Write out the listing below word for word, omitting the pictures.

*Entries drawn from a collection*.

Start of Block

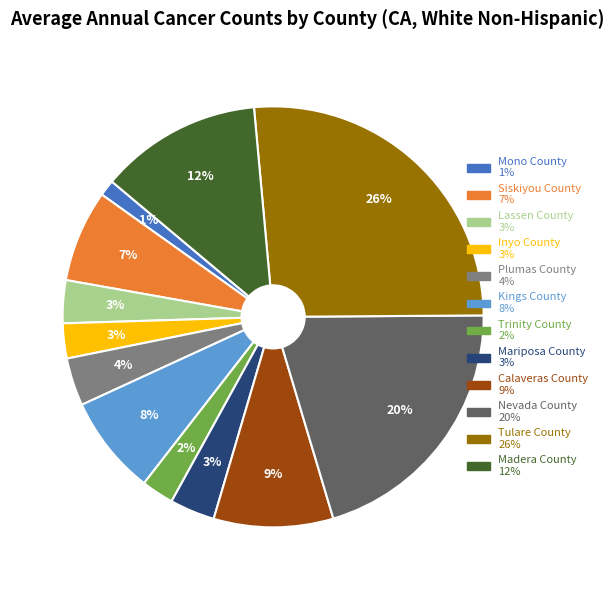

Is the sum of Calaveras County and Nevada County greater than half?

No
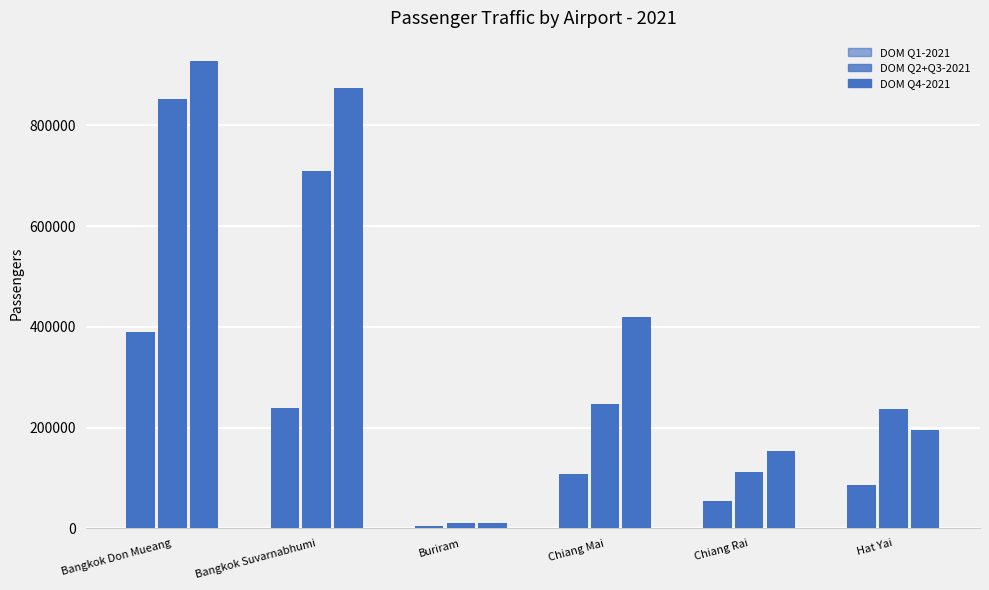

Is the value of DOM Q4-2021 at Bangkok Don Mueang greater than the value of DOM Q2+Q3-2021 at Hat Yai?

Yes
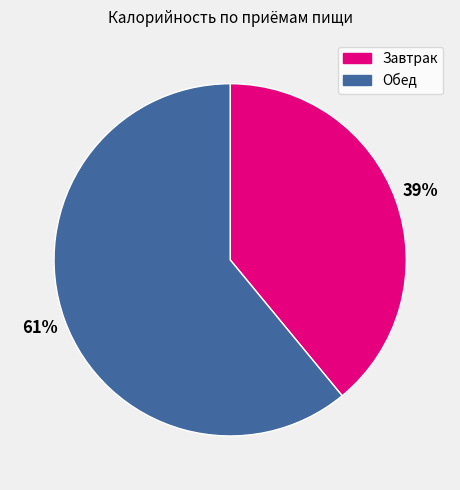

Is Завтрак the majority of the pie?

No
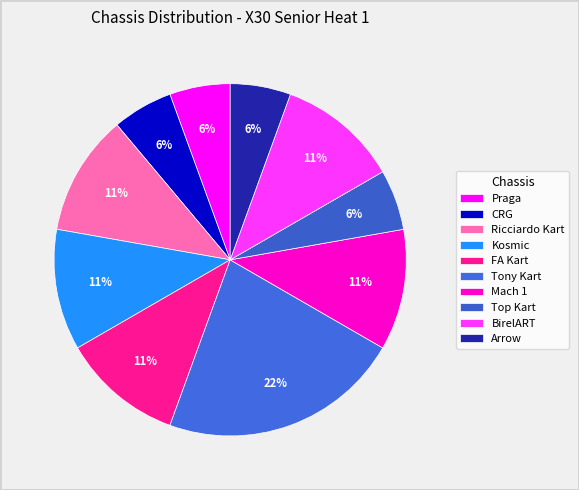

Which category has the biggest portion of the pie?

Tony Kart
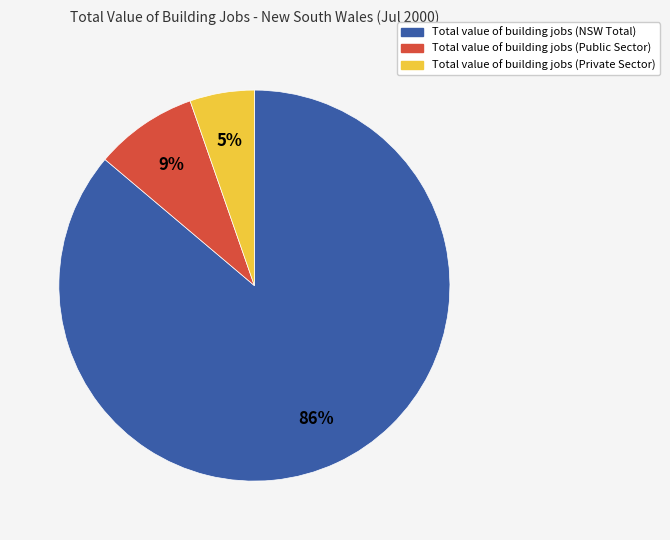

What is the largest slice in the pie chart?

Total value of building jobs (NSW Total)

End of Block

*Finished exercise*.
Is the sum of Calaveras County and Nevada County greater than half?

No

Is the value of DOM Q4-2021 at Bangkok Don Mueang greater than the value of DOM Q2+Q3-2021 at Hat Yai?

Yes

Is Завтрак the majority of the pie?

No

Which category has the biggest portion of the pie?

Tony Kart

What is the largest slice in the pie chart?

Total value of building jobs (NSW Total)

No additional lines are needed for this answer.